A LATE WASATCHIAN (LATE EARLY EOCENE) VERTEBRATE ASSEMBLAGE PRESERVED IN MEANDERING STREAM CHANNEL DEPOSITS, NORTHERN RED DESERT, WYOMING
The Pinnacles area has yielded 400 catalogued specimens making it one of the richest latest Wasatchian sites. The assemblage includes at least 40 species of mammals (including Lambdotherium) and 14 species of reptiles, as well as subordinate numbers of other vertebrates. The mammalian assemblage is strikingly equable both in terms of diversity and occurrence (larger mammals such as Hyracotherium are as abundant as smaller taxa such as Hyopsodus and small mammals such as rodents and insectivores). The reptilian portion of the assemblage is dominated by lizards, which account for eight species, five of which are glyptosaurines.
Although fossil vertebrates have been recovered from the over-bank mudstones, the vast majority are preserved as isolated teeth and small cranial and mandibular fragments within the thickest of channel sandstone bodies. The fossils occur in the lower portion of the sand body as a basal lag, in the coarse toes of trough cross-bed sets, and at the tops of individual cross-beds within sets.

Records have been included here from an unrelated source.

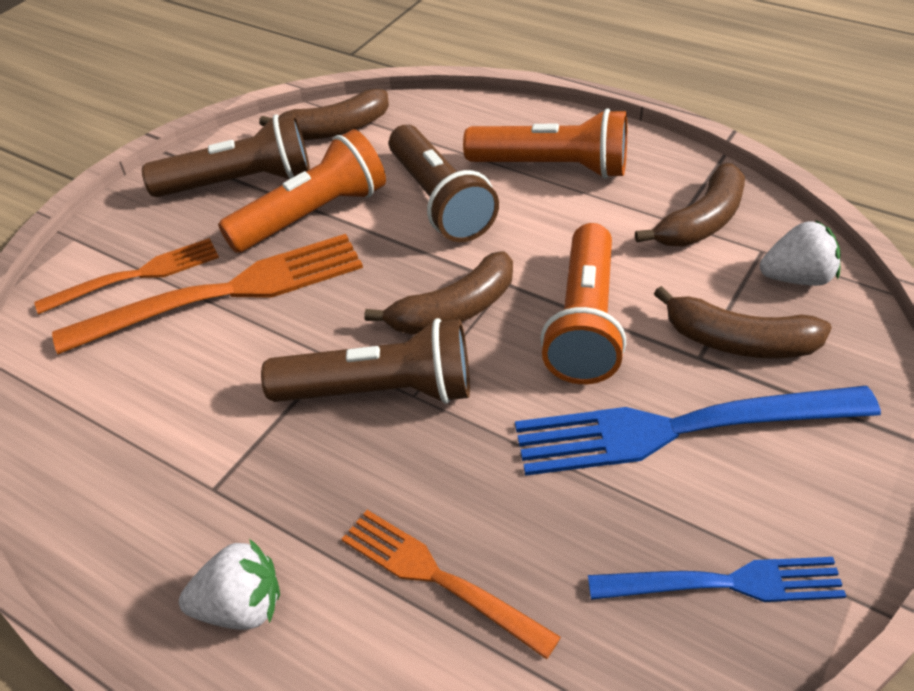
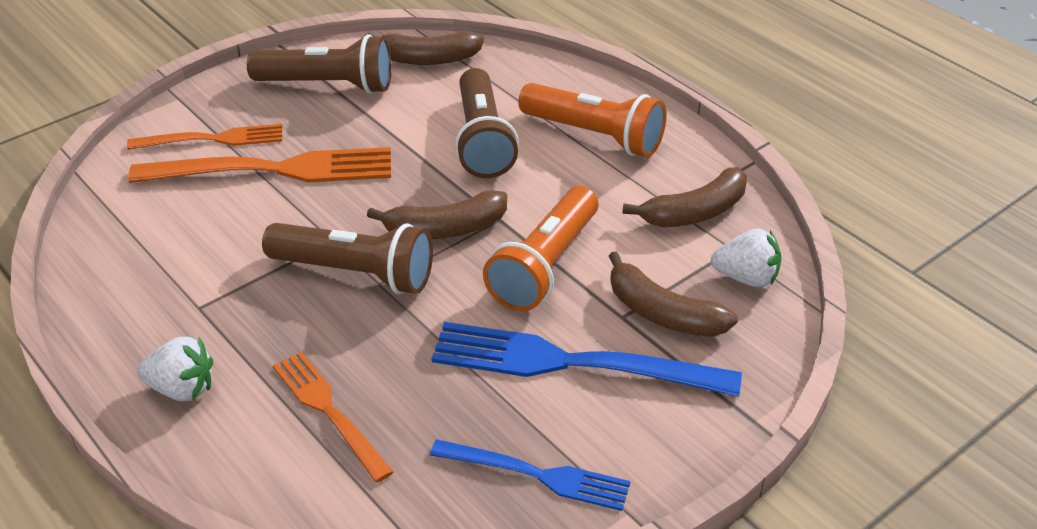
camera: 15 degrees right, 5 degrees down
(312, 215) = (372, 126): orange flashlight -> none

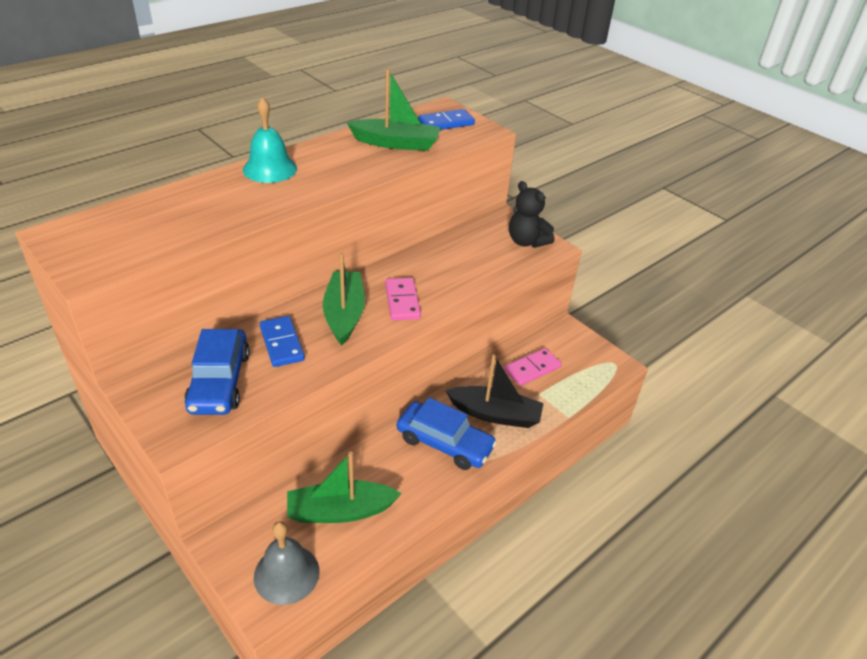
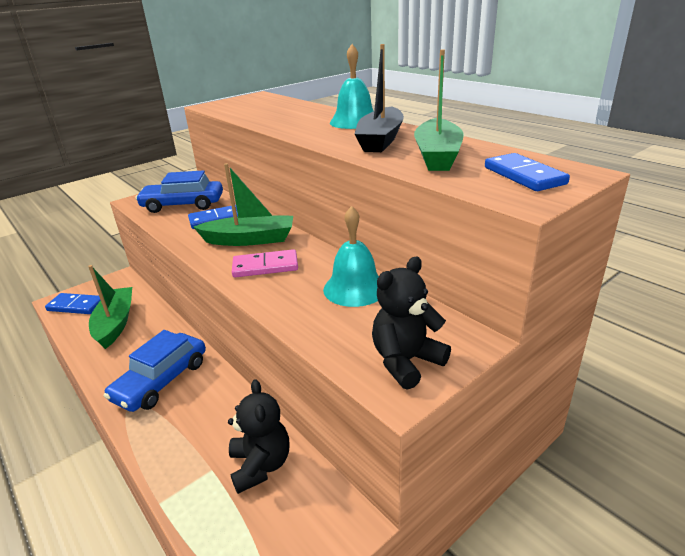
camera: 95 degrees right, 10 degrees down
(286, 574) = (76, 306): grey bell -> blue domino
(444, 255) = (355, 288): none -> turquoise bell
(495, 414) = (188, 422): black boat -> black boat (380, 140)
(532, 369) = (260, 465): pink domino -> black teddy bear

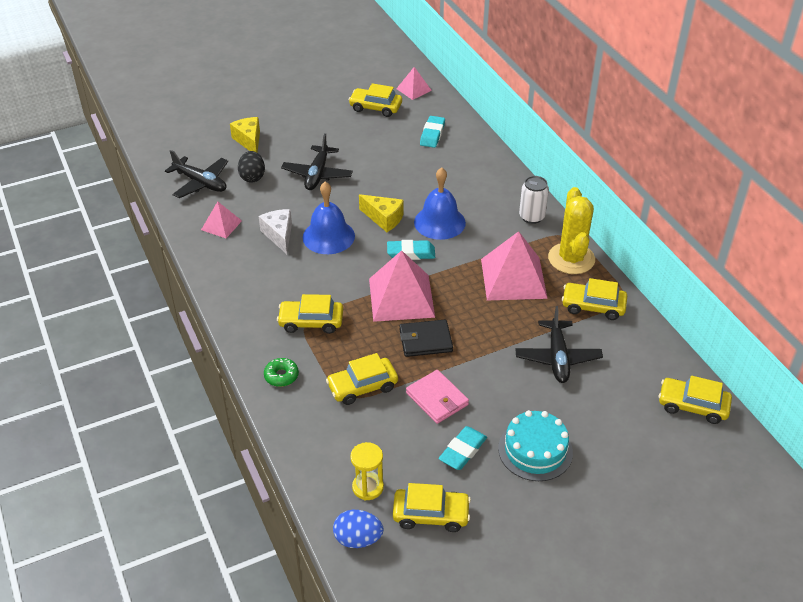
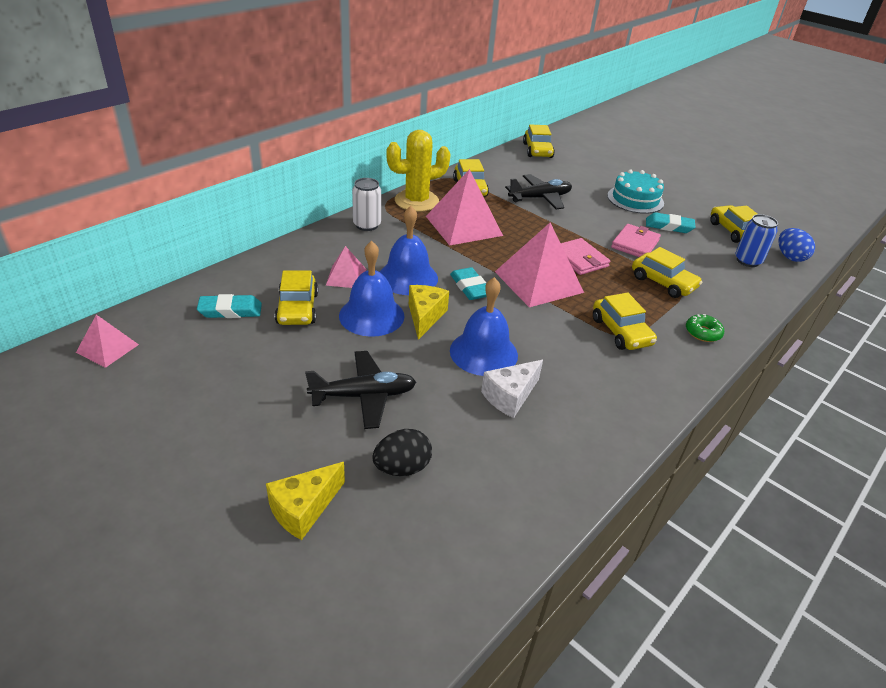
camera: 115 degrees left, 5 degrees down
(200, 183) = (449, 533): black plane -> none
(221, 225) = (529, 464): pink pyramid -> pink pyramid (346, 277)
(368, 487) = (747, 261): yellow hourglass -> blue can
(375, 107) = (167, 377): yellow car -> yellow car (297, 308)
(397, 193) = (371, 315): none -> blue bell
(425, 340) = (579, 259): black wallet -> pink wallet

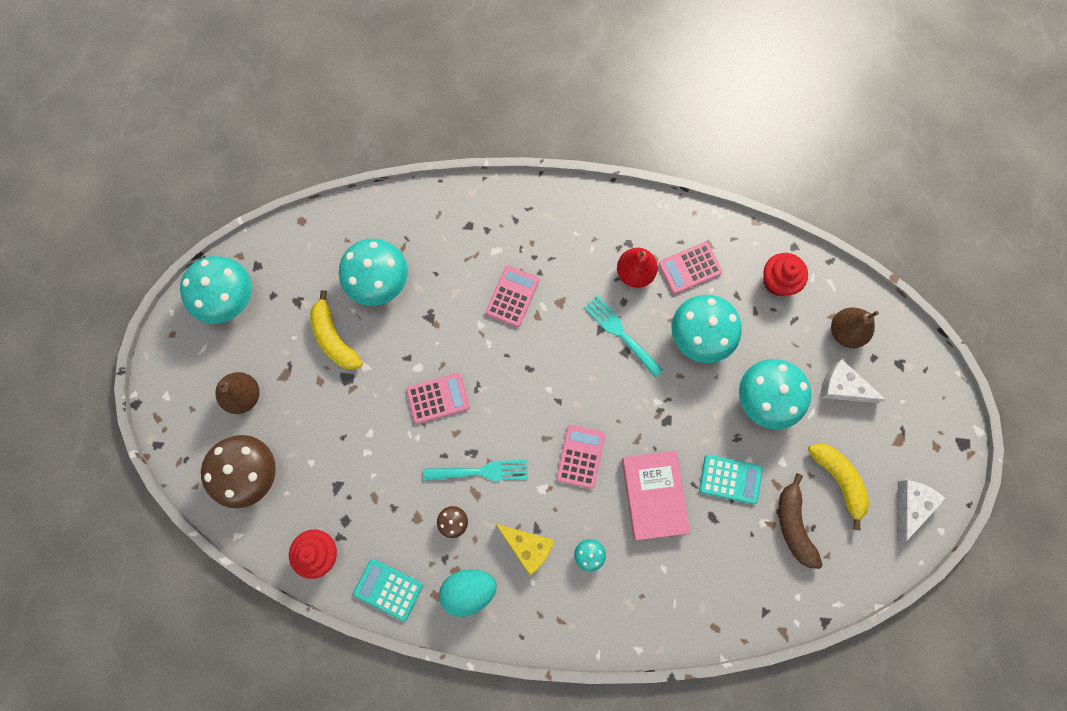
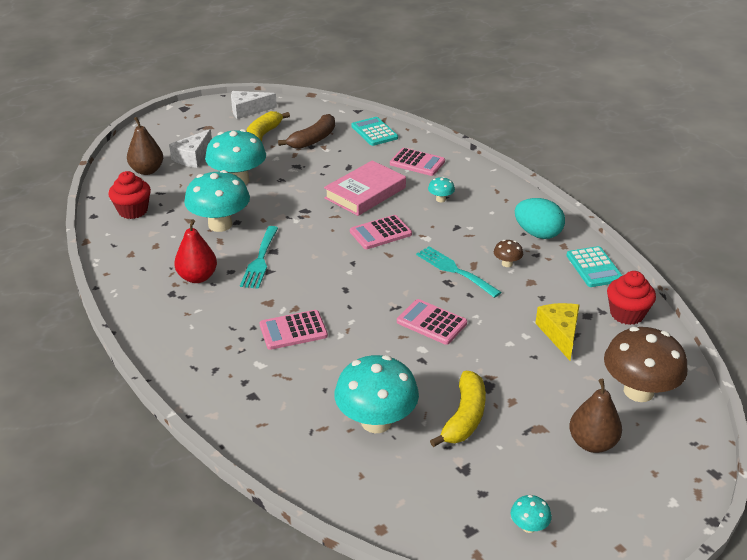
camera: 130 degrees left, 40 degrees down
(229, 299) = (529, 526): turquoise mushroom -> turquoise mushroom, size x0.44
(528, 546) = (473, 224): yellow cheese -> yellow cheese (560, 333)
(689, 268) = (164, 253): pink calculator -> pink calculator (417, 163)
(730, 479) = (314, 171): turquoise calculator -> turquoise calculator (374, 132)
(842, 387) = (193, 157): white cheese -> white cheese turned 45 degrees clockwise

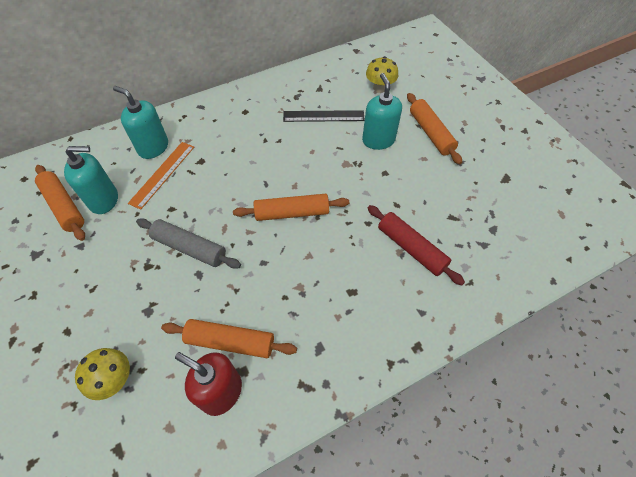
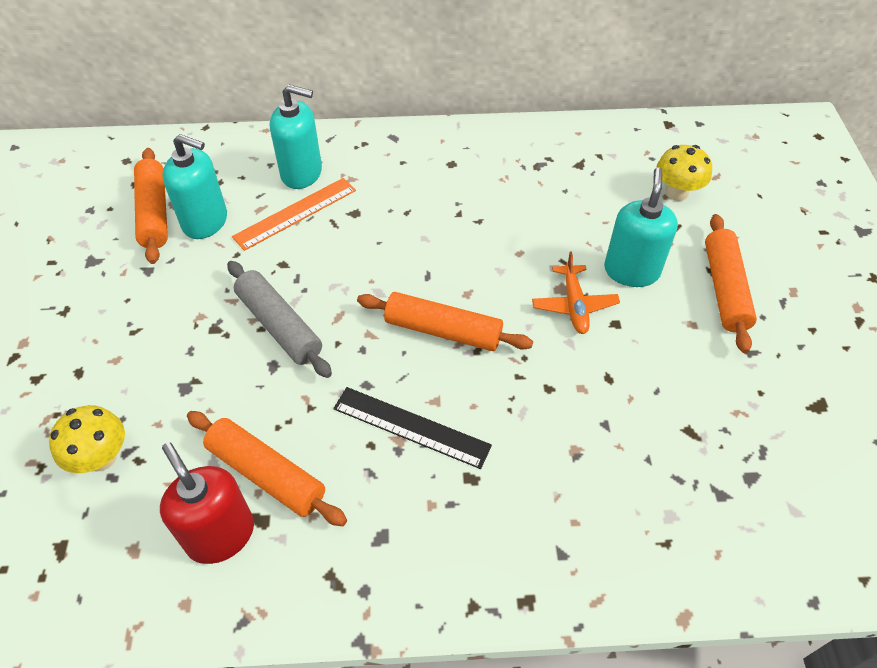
camera: 25 degrees right, 5 degrees down
(153, 147) = (302, 173): turquoise soap dispenser -> turquoise soap dispenser turned 135 degrees clockwise
(323, 116) = (564, 207): black ruler -> black ruler (411, 427)
(357, 170) = (574, 305): none -> orange plane
(411, 248) = (596, 452): red rolling pin -> none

Although their position with the sand body clearly indicates transportation and deposition on the lower point bar, the relatively un-abraded nature of the remains argues against significant transportation. Given the aggrading nature of the stream system, the lack of significant incision into underlying flood basin deposits, and the poorly fossiliferous nature of the flood basin mudstones, it is postulated that the vertebrate remains originally accumulated (and degraded) in the stream channel during an abandonment episode and were locally remobilized and re-deposited in the early stages of stream reactivation.